By his own ambitious goals of 2001, Bush had fallen short. He had not united the country but had added to its divisions, and he himself had become the nation's most divisive figure. Even the president acknowledged that he had failed "to change the tone in Washington." He had not rooted out terror wherever it existed. He had not achieved world peace. He had not attained victory in his two wars.

* * *

On August 7, 2007, my assistant Brady Dennis and I went to see former Defense Secretary Robert McNamara, one of the architects of the Vietnam War. In his 1995 book,
In Retrospect,
McNamara had owned up to his mistakes and concluded that the United States could have withdrawn from Vietnam much earlier without serious consequence to national security.

We sat with McNamara in the white-carpeted living room of his Watergate apartment. At 91, his mind was still lively, and his blue eyes still flickered with enthusiasm. Throughout the three-hour interview, he kept returning to one theme: The major disagreements about the Vietnam War too often had not been put on the table before President Johnson, especially with all his key advisers present.
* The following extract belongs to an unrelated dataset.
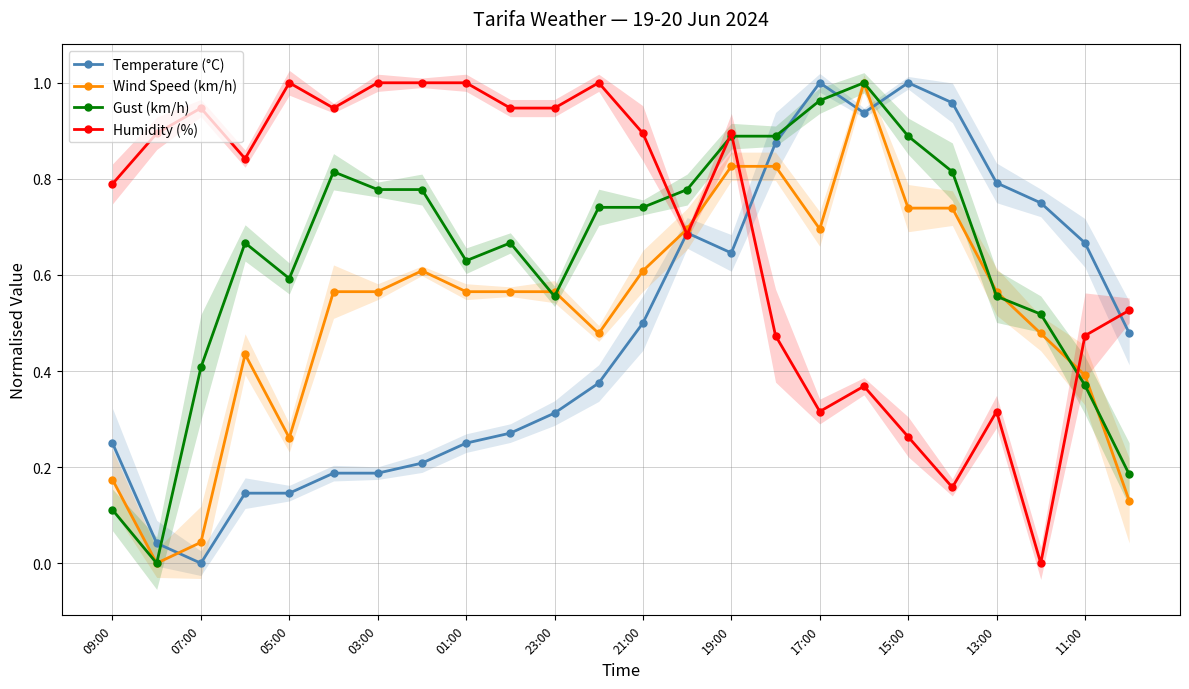

True or false: Temperature (°C) and Gust (km/h) cross at least once.

True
Too few people had expressed their reservations, and the president hadn't exactly sought them out.

"I am absolutely positive that most leaders wish to avoid confrontation among their senior people, particularly in front of them," McNamara said. "And that's a serious weakness. I think every leader should force his senior people to confront major issues in front of him." Presidents want to maintain harmony. "They steer away from conflict."

McNamara believed that was a great disservice.

McNamara said he thought he was being loyal to Lyndon Johnson at the time by going along with the president's policy on the war. "As I look back on it," he said, "I should have been more forceful in forcing Johnson to address these issues." When he announced his resignation in 1967, he said, "I felt at the end very reluctant to expose the differences that existed. I was worried they might get out. And I was worried that they would make the job of the president more difficult, because [internal memos] basically said we're losing."

* * *

One final question: Who pays the price of war? I don't mean the billions of dollars spent each year on it. I mean the human cost. That falls to the 140,000 service members and to their loved ones. They are the ones losing limbs, losing lives, and losing years to deployments halfway around the world. A friend of mine labeled this the "ripple of human misery" that disperses slowly, quietly throughout every corner of the country, often unnoticed by the majority of Americans.

Those who serve and their families are the surrogates of all Americans. They bear the risk and the strain of a year or more in a violent foreign land. So many have spent their youth and spilled their blood in a fight far from home. What do we owe them? Everything. And what have we given them? Much less than they deserve.

President Bush has rarely leveled with the public to explain what he was doing and what should be expected. He did not seek sacrifice from most of the country when he had the chance. He did not even mobilize his own party.